What you have to do:
Your answer must consist of the lines running from the one that holds "nhanh chóng." to the end of the data, copied exactly.

Stored data entries:
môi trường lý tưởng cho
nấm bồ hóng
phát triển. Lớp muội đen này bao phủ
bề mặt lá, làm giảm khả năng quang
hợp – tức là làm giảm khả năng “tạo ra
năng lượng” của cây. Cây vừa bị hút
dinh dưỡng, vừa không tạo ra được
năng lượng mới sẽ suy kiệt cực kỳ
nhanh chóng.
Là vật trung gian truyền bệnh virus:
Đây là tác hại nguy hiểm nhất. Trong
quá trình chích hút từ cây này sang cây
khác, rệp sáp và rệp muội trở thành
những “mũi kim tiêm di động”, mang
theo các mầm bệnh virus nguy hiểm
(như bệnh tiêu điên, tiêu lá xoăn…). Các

Written solution:
nhanh chóng.
Là vật trung gian truyền bệnh virus:
Đây là tác hại nguy hiểm nhất. Trong
quá trình chích hút từ cây này sang cây
khác, rệp sáp và rệp muội trở thành
những “mũi kim tiêm di động”, mang
theo các mầm bệnh virus nguy hiểm
(như bệnh tiêu điên, tiêu lá xoăn…). Các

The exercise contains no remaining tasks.